== Fragmento citado ==
Viernes 18 de noviembre de 2022 por CEPRID

Leyner Javier Ortiz Betancourt

Alai

En cierta medida, la historia de Bolivia se pudiera narrar a partir de sus censos, no solo por el registro demográfico que representan sino por las disputas políticas que implicaron. En lo que respecta a los poderes territoriales, el censo importa por las cuotas de representación parlamentaria en el Congreso y las partidas presupuestarias. La Constitución de 2009 y su impulso de descentralización territorial reforzaron estas cualidades autonómicas ligadas a los dineros de Estado.

El departamento de Santa Cruz es el de mayor crecimiento demográfico en lo que va de siglo XXI en Bolivia y en 2012 se proyectaba que sería el más poblado para 2022, cuando se pretendía realizar el duodécimo censo nacional. Esa planificación no se pudo cumplir por la crisis pandémica, en consecuencia, la disputa entre el gobierno de Santa Cruz y el nacional se dirime, en su superficie, en torno a la definición de la fecha final. De realizarse en 2023, como demanda Camacho, gobernador de Santa Cruz, los resultados — que se suponen favorables al departamento — se tendrían en cuenta para las elecciones de 2025. No sucedería así de realizarse el censo en 2024, como propone Arce. Para el gobierno nacional, por cuestiones técnicas y políticas, conviene el 2024. Pero los beneficios electorales y presupuestarios del censo no son tan relevantes. Se trata, ante todo, de una batalla política.

La disputa pone en disyuntiva una vez más la historia del proceso de cambio boliviano: ¿Quién vence? ¿Qué actor demuestra mayor capacidad política? y ¿Qué implicaciones tendrá el desenlace? ¿Por qué Santa Cruz?

Hasta la segunda mitad del siglo XX, Bolivia era el Altiplano y sus valles centrales adyacentes. Quechuas y aymaras, las poblaciones originarias mayoritarias, se establecieron en esta zona. La corona española impulsó la extracción minera en esta área, usando la mano de obra allí abundante. Las principales ciudades, en consecuencia, también se establecieron en los Andes. La república oligárquica no alteró esta disposición altiplano-céntrica de la demografía, la política y la economía bolivianas. Tanto es así que en un libro de 1925, El factor geográfico en la nacionalidad boliviana, Jaime Mendoza afirmaba que el núcleo de la nación era la meseta andina. El defecto geográfico era la falta de costas, perdidas en la Guerra del Pacífico contra Chile. Las tierras bajas del Este eran, para él, meras «prolongaciones» del macizo. Por ello la Guerra del Chaco (1932–1935) es recordada como un redescubrimiento del país, pues en la lucha contra Paraguay por territorios del Chaco se desplazaron grandes grupos humanos del Altiplano a las inhóspitas, agrestes y casi despobladas áreas del Oriente. La derrota final tuvo mucho que ver con el profundo desequilibrio entre las dos regiones.

== Tarea ==
Traduce al inglés esta oración del fragmento sobre el censo en Bolivia: «Las principales ciudades, en consecuencia, también se establecieron en los Andes.» Los registros no desempeñan ningún papel aquí.

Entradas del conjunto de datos
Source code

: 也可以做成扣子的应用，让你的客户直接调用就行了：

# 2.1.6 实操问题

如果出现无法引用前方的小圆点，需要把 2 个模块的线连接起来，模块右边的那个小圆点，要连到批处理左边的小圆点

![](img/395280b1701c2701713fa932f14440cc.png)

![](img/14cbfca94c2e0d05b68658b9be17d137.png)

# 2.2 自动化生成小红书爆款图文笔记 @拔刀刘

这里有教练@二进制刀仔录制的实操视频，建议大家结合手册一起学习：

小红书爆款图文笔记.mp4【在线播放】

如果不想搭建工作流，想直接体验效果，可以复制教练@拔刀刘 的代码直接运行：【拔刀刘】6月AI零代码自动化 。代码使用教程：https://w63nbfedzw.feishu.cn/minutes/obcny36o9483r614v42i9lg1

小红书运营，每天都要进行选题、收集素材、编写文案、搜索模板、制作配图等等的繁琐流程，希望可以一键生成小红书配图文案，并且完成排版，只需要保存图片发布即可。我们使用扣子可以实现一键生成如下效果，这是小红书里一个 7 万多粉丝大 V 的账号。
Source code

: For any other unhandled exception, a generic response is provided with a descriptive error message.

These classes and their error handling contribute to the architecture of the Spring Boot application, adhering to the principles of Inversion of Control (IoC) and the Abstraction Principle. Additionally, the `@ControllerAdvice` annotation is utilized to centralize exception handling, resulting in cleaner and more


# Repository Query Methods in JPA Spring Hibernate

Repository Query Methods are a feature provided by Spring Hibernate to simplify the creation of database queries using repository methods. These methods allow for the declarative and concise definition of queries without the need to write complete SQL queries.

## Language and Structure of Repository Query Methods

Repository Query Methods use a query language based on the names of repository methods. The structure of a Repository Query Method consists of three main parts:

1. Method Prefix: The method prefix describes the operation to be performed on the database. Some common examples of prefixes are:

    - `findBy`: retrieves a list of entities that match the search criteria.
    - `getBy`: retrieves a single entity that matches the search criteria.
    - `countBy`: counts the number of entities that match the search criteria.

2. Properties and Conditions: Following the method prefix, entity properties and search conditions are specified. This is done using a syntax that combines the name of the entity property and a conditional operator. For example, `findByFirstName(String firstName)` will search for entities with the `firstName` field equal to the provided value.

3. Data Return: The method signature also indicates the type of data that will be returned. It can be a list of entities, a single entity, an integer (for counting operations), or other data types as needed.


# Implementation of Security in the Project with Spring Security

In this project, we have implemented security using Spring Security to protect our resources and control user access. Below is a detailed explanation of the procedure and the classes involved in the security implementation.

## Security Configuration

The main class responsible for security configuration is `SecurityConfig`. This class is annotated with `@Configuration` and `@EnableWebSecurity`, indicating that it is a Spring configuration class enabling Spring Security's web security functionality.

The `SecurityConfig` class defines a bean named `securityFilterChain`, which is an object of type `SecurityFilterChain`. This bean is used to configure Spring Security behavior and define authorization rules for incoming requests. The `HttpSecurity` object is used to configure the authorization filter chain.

== Solución ==
The main cities, consequently, were also established in the Andes.